- Born: December 11, 1910 New Orleans, Louisiana
- Died: February 27, 1980 (aged 69)

= Edgar Cunningham =

Edgar V. Cunningham, Sr. (December 11, 1910 – February 27, 1980) was an early youth member of the Boy Scouts of America who, for a number of years, was believed to be the first African American Eagle Scout. Cunningham married Susie Ann Rockett on September 14, 1931, in Galena, Illinois. They had five children, eighteen grandchildren and seventeen great-grandchildren.

==Background==
Cunningham was born in New Orleans, Louisiana and was a member of Troop 12 in Waterloo, Iowa in what was then Wapsipinicon Area Council. Troop 12 was a "colored troop" formed in 1925 during the period when Scout units were segregated and, with Troop 9, was one of the two colored troops in Waterloo formed by James Lincoln Page. Cunningham was the first Scout in either of the Waterloo colored troops to earn Eagle Scout on June 8, 1926.

Cunningham received a hand-written letter from President Calvin Coolidge referring to him as the first black Eagle Scout, and his Scoutmaster, James Lincoln Page, received a presidential citation for guiding Cunningham through that process. After Cunningham died in 1980, the Winnebago Council (the successor to the Wapsipinicon Area Council) made inquiries to the National Council of the BSA to determine if he was indeed the first black Eagle Scout. Since Cunningham had earned Eagle Scout fourteen years after the first Eagle Scout was awarded and National did not track ethnicity, at that time there was no way to validate the claim.
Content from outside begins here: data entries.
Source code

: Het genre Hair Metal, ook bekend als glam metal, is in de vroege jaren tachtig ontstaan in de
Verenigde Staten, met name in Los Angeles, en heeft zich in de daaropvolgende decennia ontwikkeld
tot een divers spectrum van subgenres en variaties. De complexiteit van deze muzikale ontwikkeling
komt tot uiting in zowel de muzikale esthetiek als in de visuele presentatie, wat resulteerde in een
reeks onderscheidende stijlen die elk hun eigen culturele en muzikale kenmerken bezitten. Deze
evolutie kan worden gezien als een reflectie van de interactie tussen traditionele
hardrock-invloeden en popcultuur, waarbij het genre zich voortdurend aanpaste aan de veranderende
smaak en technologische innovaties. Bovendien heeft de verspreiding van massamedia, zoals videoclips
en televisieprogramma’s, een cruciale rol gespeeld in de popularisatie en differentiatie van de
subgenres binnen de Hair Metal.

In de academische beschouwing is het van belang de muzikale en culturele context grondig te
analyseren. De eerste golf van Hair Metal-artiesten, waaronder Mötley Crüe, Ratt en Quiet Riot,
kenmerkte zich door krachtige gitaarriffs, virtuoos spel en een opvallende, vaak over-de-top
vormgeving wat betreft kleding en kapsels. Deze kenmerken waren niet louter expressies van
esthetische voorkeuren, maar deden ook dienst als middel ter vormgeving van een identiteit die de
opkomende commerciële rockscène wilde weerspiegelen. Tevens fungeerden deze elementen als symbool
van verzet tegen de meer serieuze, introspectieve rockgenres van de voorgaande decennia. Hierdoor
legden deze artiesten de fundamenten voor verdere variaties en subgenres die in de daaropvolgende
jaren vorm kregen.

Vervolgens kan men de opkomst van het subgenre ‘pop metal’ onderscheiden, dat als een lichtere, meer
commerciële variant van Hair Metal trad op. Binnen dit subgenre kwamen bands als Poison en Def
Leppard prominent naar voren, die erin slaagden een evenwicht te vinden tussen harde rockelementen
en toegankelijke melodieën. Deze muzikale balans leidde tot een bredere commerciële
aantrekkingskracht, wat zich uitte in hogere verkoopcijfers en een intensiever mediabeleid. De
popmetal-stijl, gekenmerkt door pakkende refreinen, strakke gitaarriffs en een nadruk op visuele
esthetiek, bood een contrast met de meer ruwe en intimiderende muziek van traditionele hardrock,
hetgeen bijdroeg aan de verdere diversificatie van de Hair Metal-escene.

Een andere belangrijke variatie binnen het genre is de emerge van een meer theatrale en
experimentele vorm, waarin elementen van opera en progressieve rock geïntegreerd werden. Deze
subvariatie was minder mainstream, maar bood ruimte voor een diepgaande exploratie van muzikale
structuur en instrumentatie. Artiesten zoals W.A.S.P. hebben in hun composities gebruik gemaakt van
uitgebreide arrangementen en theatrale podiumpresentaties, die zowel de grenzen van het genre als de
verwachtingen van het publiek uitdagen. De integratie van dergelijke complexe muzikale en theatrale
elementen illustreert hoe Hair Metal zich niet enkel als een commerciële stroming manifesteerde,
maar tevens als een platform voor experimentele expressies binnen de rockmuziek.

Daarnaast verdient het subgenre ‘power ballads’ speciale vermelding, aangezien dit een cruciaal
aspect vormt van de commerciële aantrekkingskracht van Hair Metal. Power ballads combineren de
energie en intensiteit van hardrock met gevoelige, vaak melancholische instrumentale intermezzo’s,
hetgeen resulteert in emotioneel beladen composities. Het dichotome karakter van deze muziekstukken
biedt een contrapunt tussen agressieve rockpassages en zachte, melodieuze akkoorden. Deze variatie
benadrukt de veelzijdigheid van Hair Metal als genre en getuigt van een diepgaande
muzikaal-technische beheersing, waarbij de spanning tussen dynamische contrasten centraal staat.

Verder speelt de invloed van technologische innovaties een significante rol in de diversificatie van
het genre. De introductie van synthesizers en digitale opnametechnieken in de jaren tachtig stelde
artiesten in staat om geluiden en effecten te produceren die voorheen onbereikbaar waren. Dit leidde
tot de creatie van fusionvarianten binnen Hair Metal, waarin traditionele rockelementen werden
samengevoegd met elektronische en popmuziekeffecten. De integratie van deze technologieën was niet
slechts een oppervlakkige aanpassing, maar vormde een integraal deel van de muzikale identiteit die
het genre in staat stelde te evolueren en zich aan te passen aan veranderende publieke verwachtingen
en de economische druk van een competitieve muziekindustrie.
In February 2020, it was discovered that Harry Cooper of the Kansas City Council, became an Eagle Scout in September 1920. In the Kansas City Council (now the Heart of America Council) newsletter dated 1920, Harry Cooper of Troop 92 was listed as a new Eagle Scout as of September. The newsletter lists him as the only African American Eagle Scout in Kansas City, one of only ten Eagle Scouts in Kansas City, Missouri at the time.

In March 2020, further research showed that the Eagle Scout court of honor for Hamilton Bradley of the Rome Council, was held on December 19, 1919, in Rome, New York. This makes Bradley the earliest known black Eagle Scout.

Dr. Frank "Tick" Coleman, who earned his Eagle in 1926 is one of the first four known African-American Eagle Scouts.